-------- PROVIDED RECORDS --------

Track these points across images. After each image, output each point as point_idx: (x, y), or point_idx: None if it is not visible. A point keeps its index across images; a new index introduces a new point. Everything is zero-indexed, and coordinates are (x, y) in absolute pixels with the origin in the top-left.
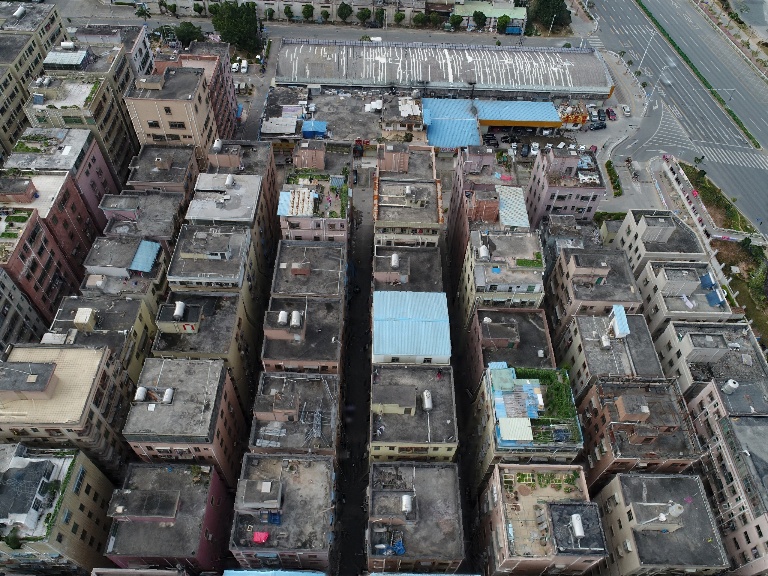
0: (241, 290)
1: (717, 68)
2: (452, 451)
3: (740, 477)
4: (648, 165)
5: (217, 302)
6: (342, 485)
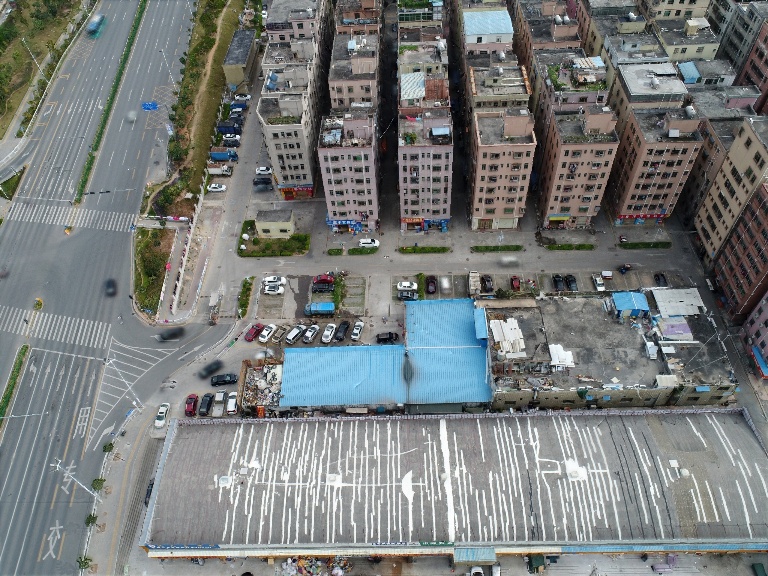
0: None
1: None
2: None
3: None
4: (192, 316)
5: None
6: (511, 19)
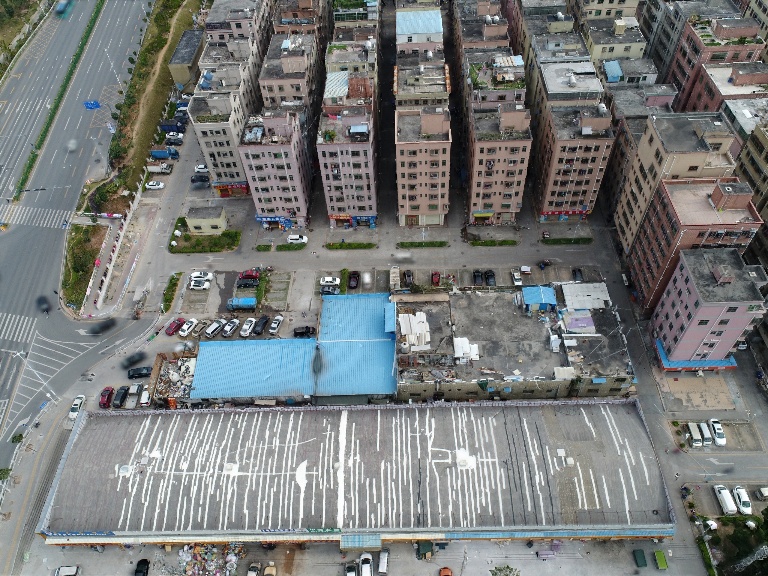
0: None
1: None
2: None
3: None
4: (116, 311)
5: None
6: (450, 19)
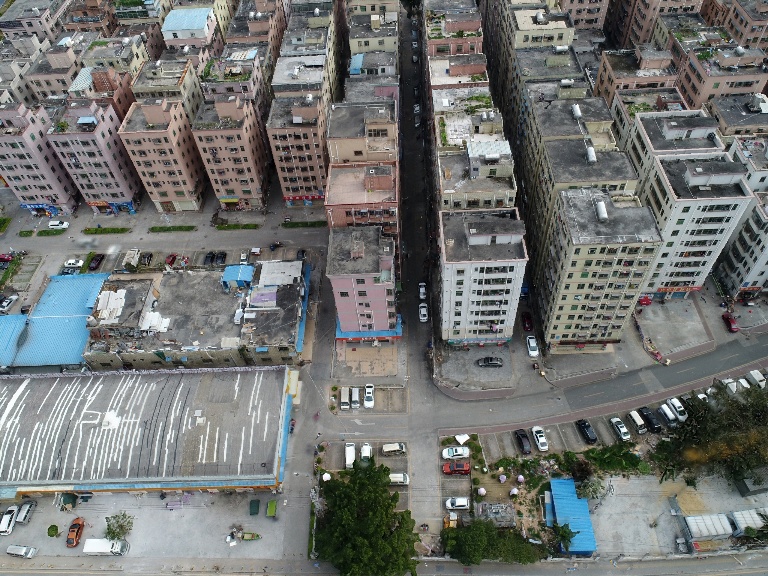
0: None
1: None
2: None
3: (62, 3)
4: None
5: None
6: None
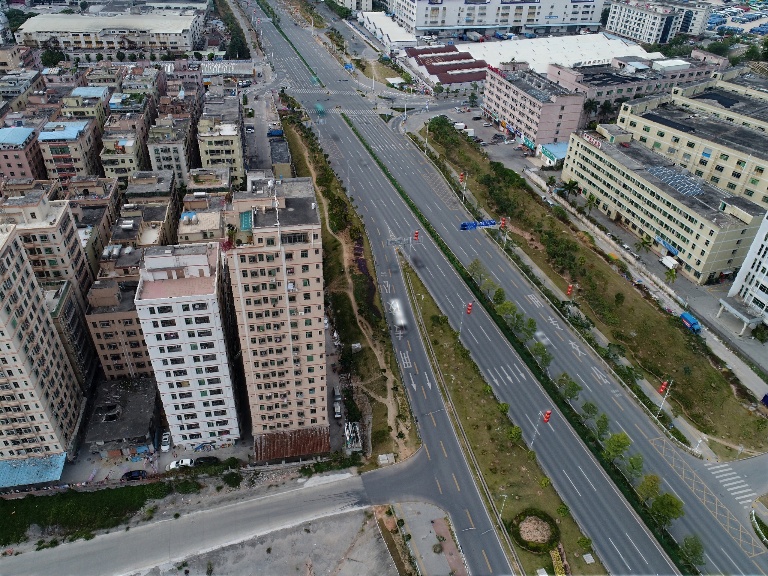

--------

◆ GIVEN PROBLEM
Reproduce every item above verbatim, line for line, omitting the pictures from your answer.

◆ COMPLETE RESPONSE
Track these points across images. After each image, output each point as point_idx: (x, y), or point_idx: None if it is not visible. A point keeps its index across images; a new index introduces a new point. Everything is zero-indexed, and coordinates are (x, y) in absolute pixels with the origin in the top-left.
0: (241, 290)
1: (717, 68)
2: (452, 451)
3: (740, 477)
4: (648, 165)
5: (217, 302)
6: (342, 485)
0: None
1: None
2: None
3: None
4: (192, 316)
5: None
6: (511, 19)
0: None
1: None
2: None
3: None
4: (116, 311)
5: None
6: (450, 19)
0: None
1: None
2: None
3: (62, 3)
4: None
5: None
6: None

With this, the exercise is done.